OLG Celle 6 U 67/21 – Urteil vom 17.03.2022 – Privatverzeichnis kommt im Verhältnis zum notariellen Nachlassverzeichnis keine höhere Richtigkeitsgewähr zu

Juli 11, 2022

OLG Celle 6 U 67/21 – Urteil vom 17.03.2022 – Privatverzeichnis kommt im Verhältnis zum notariellen Nachlassverzeichnis keine höhere Richtigkeitsgewähr zu

Zusammenfassung Rechtsanwalt und Notar Andreas Krau:

Kernaussage:

Ein Pflichtteilsberechtigter hat kein Rechtsschutzbedürfnis für ein privates Nachlassverzeichnis, wenn er bereits gerichtlich ein notarielles Nachlassverzeichnis erwirken kann.

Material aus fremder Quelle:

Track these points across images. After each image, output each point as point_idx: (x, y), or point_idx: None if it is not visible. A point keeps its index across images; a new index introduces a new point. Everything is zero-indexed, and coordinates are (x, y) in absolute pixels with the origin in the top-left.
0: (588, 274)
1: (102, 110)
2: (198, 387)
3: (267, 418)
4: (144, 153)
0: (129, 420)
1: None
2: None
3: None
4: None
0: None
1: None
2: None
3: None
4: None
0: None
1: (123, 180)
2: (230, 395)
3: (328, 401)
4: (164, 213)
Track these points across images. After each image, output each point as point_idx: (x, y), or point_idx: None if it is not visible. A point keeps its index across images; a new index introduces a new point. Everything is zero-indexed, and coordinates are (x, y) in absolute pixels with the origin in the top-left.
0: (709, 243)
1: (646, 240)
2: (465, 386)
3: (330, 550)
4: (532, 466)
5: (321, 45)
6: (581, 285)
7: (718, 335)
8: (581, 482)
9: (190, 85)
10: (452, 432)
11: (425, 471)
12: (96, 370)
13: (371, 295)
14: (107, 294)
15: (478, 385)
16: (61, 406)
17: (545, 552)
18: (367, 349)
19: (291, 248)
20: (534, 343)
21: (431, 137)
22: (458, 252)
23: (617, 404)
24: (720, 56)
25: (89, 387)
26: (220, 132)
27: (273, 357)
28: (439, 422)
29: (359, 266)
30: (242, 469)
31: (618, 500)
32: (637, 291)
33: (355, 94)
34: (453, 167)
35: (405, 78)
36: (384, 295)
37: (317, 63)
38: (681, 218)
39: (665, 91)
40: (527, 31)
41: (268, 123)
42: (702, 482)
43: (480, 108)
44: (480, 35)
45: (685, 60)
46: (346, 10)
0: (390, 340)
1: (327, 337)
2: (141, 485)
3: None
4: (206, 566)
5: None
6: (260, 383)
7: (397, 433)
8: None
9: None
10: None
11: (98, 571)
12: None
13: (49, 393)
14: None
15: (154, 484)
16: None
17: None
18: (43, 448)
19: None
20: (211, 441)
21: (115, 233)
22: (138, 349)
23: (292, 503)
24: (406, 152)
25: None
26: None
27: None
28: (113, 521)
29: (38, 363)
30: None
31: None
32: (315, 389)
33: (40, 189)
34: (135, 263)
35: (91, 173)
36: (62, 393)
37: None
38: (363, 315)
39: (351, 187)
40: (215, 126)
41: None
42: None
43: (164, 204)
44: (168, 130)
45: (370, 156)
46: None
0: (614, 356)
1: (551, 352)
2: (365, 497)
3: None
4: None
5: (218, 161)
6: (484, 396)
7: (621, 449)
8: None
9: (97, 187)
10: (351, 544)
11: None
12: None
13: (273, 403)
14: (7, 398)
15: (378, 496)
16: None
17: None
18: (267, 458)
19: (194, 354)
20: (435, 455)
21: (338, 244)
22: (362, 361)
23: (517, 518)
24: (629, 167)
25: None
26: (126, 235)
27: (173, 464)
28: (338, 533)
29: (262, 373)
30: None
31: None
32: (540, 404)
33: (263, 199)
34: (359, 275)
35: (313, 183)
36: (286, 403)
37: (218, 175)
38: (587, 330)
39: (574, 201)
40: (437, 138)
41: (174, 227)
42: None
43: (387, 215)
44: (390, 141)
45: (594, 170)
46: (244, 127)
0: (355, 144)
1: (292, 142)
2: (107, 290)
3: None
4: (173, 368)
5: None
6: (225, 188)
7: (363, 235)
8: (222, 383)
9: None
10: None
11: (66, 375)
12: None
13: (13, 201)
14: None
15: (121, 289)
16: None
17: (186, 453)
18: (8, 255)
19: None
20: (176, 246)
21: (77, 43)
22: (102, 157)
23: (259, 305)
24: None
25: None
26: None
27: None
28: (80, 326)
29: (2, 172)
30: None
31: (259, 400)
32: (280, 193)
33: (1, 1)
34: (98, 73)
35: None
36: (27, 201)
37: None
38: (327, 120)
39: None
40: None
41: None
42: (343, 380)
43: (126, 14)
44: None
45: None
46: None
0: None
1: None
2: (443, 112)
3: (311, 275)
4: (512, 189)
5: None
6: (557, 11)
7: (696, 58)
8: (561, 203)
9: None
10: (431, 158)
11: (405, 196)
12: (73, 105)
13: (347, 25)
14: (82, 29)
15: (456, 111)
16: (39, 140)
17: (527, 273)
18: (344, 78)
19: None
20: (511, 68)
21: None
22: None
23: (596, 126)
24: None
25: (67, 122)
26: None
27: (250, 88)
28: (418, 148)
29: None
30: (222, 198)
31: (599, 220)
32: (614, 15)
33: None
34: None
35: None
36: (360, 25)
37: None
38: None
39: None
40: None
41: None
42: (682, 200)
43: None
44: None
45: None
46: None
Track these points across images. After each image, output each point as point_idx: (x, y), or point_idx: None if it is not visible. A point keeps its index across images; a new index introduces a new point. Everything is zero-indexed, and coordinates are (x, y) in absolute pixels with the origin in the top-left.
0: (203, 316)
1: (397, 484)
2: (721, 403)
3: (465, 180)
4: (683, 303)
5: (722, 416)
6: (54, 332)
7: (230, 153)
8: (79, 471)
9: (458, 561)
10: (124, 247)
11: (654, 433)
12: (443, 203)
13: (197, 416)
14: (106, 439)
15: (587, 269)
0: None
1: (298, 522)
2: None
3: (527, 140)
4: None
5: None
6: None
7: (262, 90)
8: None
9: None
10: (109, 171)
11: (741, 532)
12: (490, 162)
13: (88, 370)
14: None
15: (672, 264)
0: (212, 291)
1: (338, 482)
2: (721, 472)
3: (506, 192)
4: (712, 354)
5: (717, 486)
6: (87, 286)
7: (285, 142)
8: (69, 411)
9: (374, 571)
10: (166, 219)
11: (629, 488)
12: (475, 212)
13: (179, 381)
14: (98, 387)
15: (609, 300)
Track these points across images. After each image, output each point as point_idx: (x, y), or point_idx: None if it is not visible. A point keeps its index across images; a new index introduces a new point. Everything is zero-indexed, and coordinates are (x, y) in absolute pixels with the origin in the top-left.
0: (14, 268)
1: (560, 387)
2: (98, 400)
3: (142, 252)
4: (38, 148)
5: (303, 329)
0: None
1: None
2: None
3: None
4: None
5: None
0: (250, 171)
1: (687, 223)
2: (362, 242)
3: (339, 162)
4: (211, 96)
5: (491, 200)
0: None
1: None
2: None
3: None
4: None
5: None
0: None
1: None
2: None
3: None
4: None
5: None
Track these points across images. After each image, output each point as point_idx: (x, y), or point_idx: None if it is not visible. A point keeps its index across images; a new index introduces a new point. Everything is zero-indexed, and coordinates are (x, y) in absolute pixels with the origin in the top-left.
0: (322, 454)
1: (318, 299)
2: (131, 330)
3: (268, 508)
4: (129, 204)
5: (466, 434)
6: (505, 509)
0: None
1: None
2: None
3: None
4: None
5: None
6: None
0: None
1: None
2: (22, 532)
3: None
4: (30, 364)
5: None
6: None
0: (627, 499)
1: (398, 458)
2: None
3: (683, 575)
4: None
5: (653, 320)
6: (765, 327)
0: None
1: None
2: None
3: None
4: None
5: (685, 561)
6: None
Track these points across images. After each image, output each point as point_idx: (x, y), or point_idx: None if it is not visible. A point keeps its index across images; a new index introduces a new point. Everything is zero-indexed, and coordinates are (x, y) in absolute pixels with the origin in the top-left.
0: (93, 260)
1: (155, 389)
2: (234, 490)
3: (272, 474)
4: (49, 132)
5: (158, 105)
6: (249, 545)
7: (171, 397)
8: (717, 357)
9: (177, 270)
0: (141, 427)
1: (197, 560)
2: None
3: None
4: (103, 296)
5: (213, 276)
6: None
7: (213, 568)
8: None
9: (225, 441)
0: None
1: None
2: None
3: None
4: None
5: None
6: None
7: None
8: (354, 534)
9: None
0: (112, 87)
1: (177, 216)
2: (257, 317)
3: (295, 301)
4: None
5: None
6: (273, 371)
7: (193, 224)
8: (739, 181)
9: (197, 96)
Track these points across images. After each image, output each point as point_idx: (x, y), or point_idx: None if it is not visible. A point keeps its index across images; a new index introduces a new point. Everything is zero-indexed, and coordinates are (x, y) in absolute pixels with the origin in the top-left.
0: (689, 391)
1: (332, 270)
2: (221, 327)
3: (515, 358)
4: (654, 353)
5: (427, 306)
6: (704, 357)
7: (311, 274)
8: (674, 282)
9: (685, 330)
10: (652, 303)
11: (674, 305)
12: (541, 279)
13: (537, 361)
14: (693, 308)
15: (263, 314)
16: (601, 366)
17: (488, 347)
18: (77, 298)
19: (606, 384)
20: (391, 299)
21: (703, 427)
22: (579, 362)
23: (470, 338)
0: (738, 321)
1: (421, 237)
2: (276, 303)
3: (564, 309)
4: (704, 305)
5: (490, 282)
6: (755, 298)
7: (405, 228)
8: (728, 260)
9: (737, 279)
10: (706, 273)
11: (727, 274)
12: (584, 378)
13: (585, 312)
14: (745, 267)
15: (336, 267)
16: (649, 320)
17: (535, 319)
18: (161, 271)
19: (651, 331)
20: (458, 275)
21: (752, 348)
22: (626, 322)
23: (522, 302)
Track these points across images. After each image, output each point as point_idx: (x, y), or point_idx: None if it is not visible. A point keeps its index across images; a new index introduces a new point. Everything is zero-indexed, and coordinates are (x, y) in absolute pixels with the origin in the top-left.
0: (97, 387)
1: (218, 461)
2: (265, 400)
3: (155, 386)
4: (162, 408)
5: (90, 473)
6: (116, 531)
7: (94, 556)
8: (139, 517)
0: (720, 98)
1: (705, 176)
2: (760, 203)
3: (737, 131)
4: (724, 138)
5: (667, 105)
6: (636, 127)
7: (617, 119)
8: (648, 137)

Das private Verzeichnis hat keine höhere Aussagekraft als das notarielle.

Hintergrund:

  • Die Erblasserin verstarb und hinterließ einen Sohn (Beklagter) als Alleinerben.
  • Die Klägerin, Tochter der Erblasserin, forderte Auskunft über den Nachlass und mögliche Schenkungen.
  • Der Beklagte übersandte ein nicht unterzeichnetes „Nachlassverzeichnis“ und verwies auf weiteres Vermögen, das von ihrem Bruder verwaltet wird.
  • Die Klägerin erhob Stufenklage und erweiterte diese später um den Antrag auf Vorlage eines notariellen Nachlassverzeichnisses.
  • Das Landgericht verurteilte den Beklagten zur Vorlage eines notariellen Nachlassverzeichnisses.
  • Die Klägerin hielt an ihrem Antrag auf Vorlage eines privaten Nachlassverzeichnisses fest.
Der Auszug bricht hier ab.